For Teens (and Adults) Fighting Misinformation, TikTok Is Still ‘Uncharted Territory’
December 7, 2022
TikTok may have started as the preferred social media platform for modern dance crazes, but the platform’s growth has made it a home for something else—misinformation.
Add to that its popularity among teens and its powerful algorithm, and you have a mix that worries some educators about TikTok’s potential negative impacts for young users.
A recent study from NewsGuard found that roughly one in five TikTok videos contain misinformation, whether the topic is COVID-19 vaccines or the Russia-Ukraine war.
“I think everyone is vulnerable to misinformation, but teenagers are especially susceptible with how much time they spend on the internet,” Alexa Volland, the News Literacy Project’s senior manager of educator professional learning, says. “For so long, we dismissed young people as being digital natives, but you’re not born with the ability to discern a quality piece of info from junk online.”

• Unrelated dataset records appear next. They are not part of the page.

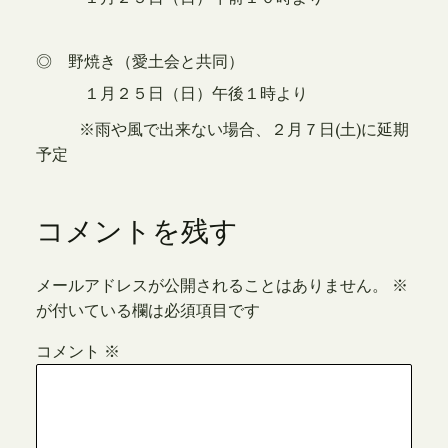
◎ 野焼き（愛土会と共同）
１月２５日（日）午後１時より
※雨や風で出来ない場合、２月７日
(
土
)
に延期
予定
コメントを残す
メールアドレスが公開されることはありません。
※
が付いている欄は必須項目です
コメント
※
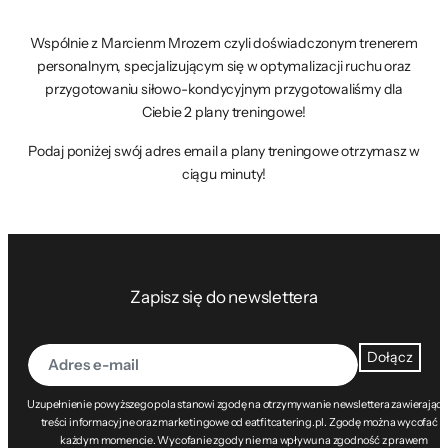
Wspólnie z Marcienm Mrozem czyli doświadczonym trenerem
personalnym, specjalizującym się w optymalizacji ruchu oraz
przygotowaniu siłowo-kondycyjnym przygotowaliśmy dla
Ciebie 2 plany treningowe!
Podaj poniżej swój adres email a plany treningowe otrzymasz w
ciągu minuty!
Zapisz się do newslettera
Dołącz
Uzupełnienie powyższego pola stanowi zgodę na otrzymywanie newslettera zawierając
treści informacyjne oraz marketingowe od eatfitcatering.pl. Zgodę można wycofać w
każdym momencie. Wycofanie zgody nie ma wpływu na zgodność z prawem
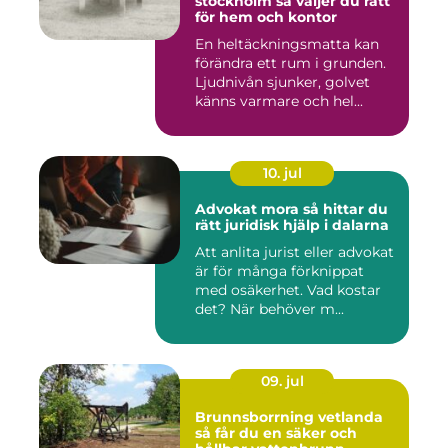
stockholm så väljer du rätt
för hem och kontor
En heltäckningsmatta kan
förändra ett rum i grunden.
Ljudnivån sjunker, golvet
känns varmare och hel...
10. jul
Advokat mora så hittar du
rätt juridisk hjälp i dalarna
Att anlita jurist eller advokat
är för många förknippat
med osäkerhet. Vad kostar
det? När behöver m...
09. jul
Brunnsborrning vetlanda
så får du en säker och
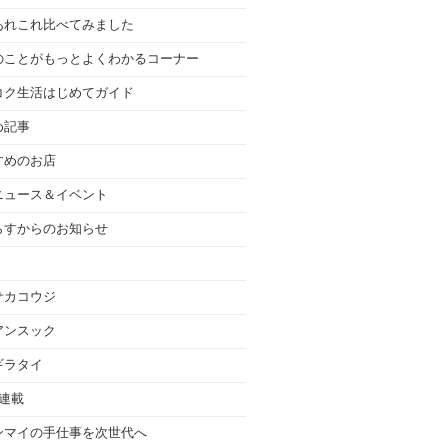
あれこれ比べてみました
のことがもっとよくわかるコーナー
コク生活はじめてガイド
め記事
すめのお店
ニュース＆イベント
らすからのお知らせ
サカコウジ
アンスック
ギラタイ
の連載
ンマイの手仕事を次世代へ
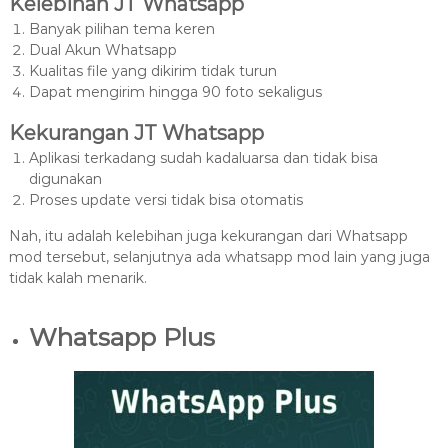
Kelebihan JT Whatsapp
Banyak pilihan tema keren
Dual Akun Whatsapp
Kualitas file yang dikirim tidak turun
Dapat mengirim hingga 90 foto sekaligus
Kekurangan JT Whatsapp
Aplikasi terkadang sudah kadaluarsa dan tidak bisa
digunakan
Proses update versi tidak bisa otomatis
Nah, itu adalah kelebihan juga kekurangan dari Whatsapp
mod tersebut, selanjutnya ada whatsapp mod lain yang juga
tidak kalah menarik.
Whatsapp Plus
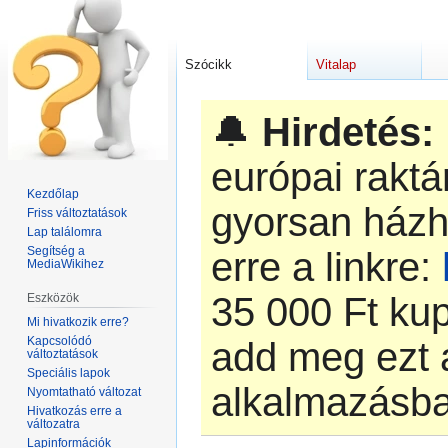
Szócikk
Vitalap
🔔
Hirdetés:
európai rakt
Kezdőlap
gyorsan házh
Friss változtatások
Lap találomra
Segítség a
erre a linkre:
MediaWikihez
‎35 000 Ft k
Eszközök
Mi hivatkozik erre?
Kapcsolódó
add meg ezt 
változtatások
Speciális lapok
alkalmazásb
Nyomtatható változat
Hivatkozás erre a
változatra
Lapinformációk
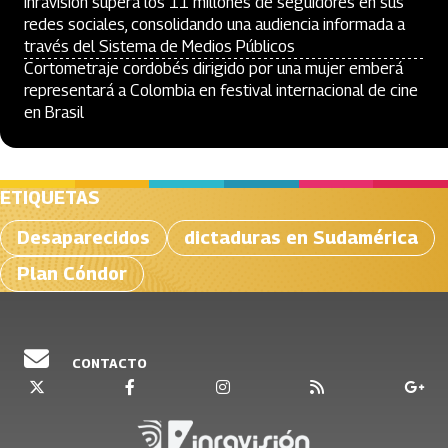
Inravisión supera los 11 millones de seguidores en sus
redes sociales, consolidando una audiencia informada a
través del Sistema de Medios Públicos
Cortometraje cordobés dirigido por una mujer emberá
representará a Colombia en festival internacional de cine
en Brasil
ETIQUETAS
Desaparecidos
dictaduras en Sudamérica
Plan Cóndor
CONTACTO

The News Literacy Project, a nonprofit that helps educators and students learn to judge the reliability of online information, recently launched a TikTok account to teach the platform’s users how to spot misinformation. However, Volland says, the challenge is doing it in a way that fits in with TikTok’s style.
“It is a platform that’s not really designed [for users] to leave and judge the credibility of its news elsewhere,” she says. “Finding balance between education and entertainment, that’s a struggle a lot of
people are having.”
It’s not just adults on the front lines in the battle against bogus information. The effort has also enlisted some recruits who deeply understand how and why youth use social media: teenagers themselves.